= EXTRACTED RECORDS =
BEGIN

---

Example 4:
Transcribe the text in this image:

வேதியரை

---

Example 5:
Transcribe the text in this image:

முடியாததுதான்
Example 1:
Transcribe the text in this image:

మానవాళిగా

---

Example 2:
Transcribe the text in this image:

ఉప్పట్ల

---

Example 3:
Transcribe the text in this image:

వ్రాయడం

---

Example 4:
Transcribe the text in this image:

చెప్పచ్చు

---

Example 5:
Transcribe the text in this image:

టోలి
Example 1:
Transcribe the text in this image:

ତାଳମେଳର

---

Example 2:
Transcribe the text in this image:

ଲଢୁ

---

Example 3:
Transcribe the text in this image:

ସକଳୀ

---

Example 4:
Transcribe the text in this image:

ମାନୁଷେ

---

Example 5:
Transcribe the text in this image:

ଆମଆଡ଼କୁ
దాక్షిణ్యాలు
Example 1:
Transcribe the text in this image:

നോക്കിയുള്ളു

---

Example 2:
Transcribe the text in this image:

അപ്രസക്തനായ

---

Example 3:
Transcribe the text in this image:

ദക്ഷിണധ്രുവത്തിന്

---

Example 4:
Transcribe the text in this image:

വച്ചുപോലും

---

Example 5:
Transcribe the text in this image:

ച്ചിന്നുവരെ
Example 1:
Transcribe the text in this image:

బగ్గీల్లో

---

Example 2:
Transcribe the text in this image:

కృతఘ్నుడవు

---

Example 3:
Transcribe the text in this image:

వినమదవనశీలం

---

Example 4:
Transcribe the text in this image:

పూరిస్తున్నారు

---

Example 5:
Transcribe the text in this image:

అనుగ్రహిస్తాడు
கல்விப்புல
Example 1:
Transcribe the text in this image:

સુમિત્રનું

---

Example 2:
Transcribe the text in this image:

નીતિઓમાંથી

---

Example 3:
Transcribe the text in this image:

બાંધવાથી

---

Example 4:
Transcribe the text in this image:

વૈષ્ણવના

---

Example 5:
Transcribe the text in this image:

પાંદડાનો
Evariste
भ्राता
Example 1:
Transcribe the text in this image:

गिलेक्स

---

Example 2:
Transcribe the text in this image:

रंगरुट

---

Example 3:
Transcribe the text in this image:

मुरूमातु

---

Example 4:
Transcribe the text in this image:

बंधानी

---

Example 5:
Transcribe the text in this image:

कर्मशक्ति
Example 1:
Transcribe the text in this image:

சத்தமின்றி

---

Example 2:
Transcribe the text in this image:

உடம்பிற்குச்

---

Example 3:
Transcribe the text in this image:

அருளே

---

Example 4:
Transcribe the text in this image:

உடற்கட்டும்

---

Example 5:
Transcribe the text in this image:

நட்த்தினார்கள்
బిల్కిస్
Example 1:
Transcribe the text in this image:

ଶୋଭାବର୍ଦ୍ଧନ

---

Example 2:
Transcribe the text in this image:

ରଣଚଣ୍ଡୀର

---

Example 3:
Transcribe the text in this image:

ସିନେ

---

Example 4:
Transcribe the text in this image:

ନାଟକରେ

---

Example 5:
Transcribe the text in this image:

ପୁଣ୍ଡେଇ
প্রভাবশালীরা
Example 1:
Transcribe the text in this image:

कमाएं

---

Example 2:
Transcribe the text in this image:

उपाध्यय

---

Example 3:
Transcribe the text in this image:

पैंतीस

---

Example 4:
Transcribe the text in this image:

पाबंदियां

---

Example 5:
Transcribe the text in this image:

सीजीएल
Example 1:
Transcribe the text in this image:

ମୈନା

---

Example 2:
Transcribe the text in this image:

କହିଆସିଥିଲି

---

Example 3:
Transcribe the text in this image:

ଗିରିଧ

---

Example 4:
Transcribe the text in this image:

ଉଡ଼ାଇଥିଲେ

END

= WORK REQUEST =
Copy out the records once more, with nothing altered.

= THE COMPLETED TASK =
---

Example 4:
Transcribe the text in this image:

வேதியரை

---

Example 5:
Transcribe the text in this image:

முடியாததுதான்
Example 1:
Transcribe the text in this image:

మానవాళిగా

---

Example 2:
Transcribe the text in this image:

ఉప్పట్ల

---

Example 3:
Transcribe the text in this image:

వ్రాయడం

---

Example 4:
Transcribe the text in this image:

చెప్పచ్చు

---

Example 5:
Transcribe the text in this image:

టోలి
Example 1:
Transcribe the text in this image:

ତାଳମେଳର

---

Example 2:
Transcribe the text in this image:

ଲଢୁ

---

Example 3:
Transcribe the text in this image:

ସକଳୀ

---

Example 4:
Transcribe the text in this image:

ମାନୁଷେ

---

Example 5:
Transcribe the text in this image:

ଆମଆଡ଼କୁ
దాక్షిణ్యాలు
Example 1:
Transcribe the text in this image:

നോക്കിയുള്ളു

---

Example 2:
Transcribe the text in this image:

അപ്രസക്തനായ

---

Example 3:
Transcribe the text in this image:

ദക്ഷിണധ്രുവത്തിന്

---

Example 4:
Transcribe the text in this image:

വച്ചുപോലും

---

Example 5:
Transcribe the text in this image:

ച്ചിന്നുവരെ
Example 1:
Transcribe the text in this image:

బగ్గీల్లో

---

Example 2:
Transcribe the text in this image:

కృతఘ్నుడవు

---

Example 3:
Transcribe the text in this image:

వినమదవనశీలం

---

Example 4:
Transcribe the text in this image:

పూరిస్తున్నారు

---

Example 5:
Transcribe the text in this image:

అనుగ్రహిస్తాడు
கல்விப்புல
Example 1:
Transcribe the text in this image:

સુમિત્રનું

---

Example 2:
Transcribe the text in this image:

નીતિઓમાંથી

---

Example 3:
Transcribe the text in this image:

બાંધવાથી

---

Example 4:
Transcribe the text in this image:

વૈષ્ણવના

---

Example 5:
Transcribe the text in this image:

પાંદડાનો
Evariste
भ्राता
Example 1:
Transcribe the text in this image:

गिलेक्स

---

Example 2:
Transcribe the text in this image:

रंगरुट

---

Example 3:
Transcribe the text in this image:

मुरूमातु

---

Example 4:
Transcribe the text in this image:

बंधानी

---

Example 5:
Transcribe the text in this image:

कर्मशक्ति
Example 1:
Transcribe the text in this image:

சத்தமின்றி

---

Example 2:
Transcribe the text in this image:

உடம்பிற்குச்

---

Example 3:
Transcribe the text in this image:

அருளே

---

Example 4:
Transcribe the text in this image:

உடற்கட்டும்

---

Example 5:
Transcribe the text in this image:

நட்த்தினார்கள்
బిల్కిస్
Example 1:
Transcribe the text in this image:

ଶୋଭାବର୍ଦ୍ଧନ

---

Example 2:
Transcribe the text in this image:

ରଣଚଣ୍ଡୀର

---

Example 3:
Transcribe the text in this image:

ସିନେ

---

Example 4:
Transcribe the text in this image:

ନାଟକରେ

---

Example 5:
Transcribe the text in this image:

ପୁଣ୍ଡେଇ
প্রভাবশালীরা
Example 1:
Transcribe the text in this image:

कमाएं

---

Example 2:
Transcribe the text in this image:

उपाध्यय

---

Example 3:
Transcribe the text in this image:

पैंतीस

---

Example 4:
Transcribe the text in this image:

पाबंदियां

---

Example 5:
Transcribe the text in this image:

सीजीएल
Example 1:
Transcribe the text in this image:

ମୈନା

---

Example 2:
Transcribe the text in this image:

କହିଆସିଥିଲି

---

Example 3:
Transcribe the text in this image:

ଗିରିଧ

---

Example 4:
Transcribe the text in this image:

ଉଡ଼ାଇଥିଲେ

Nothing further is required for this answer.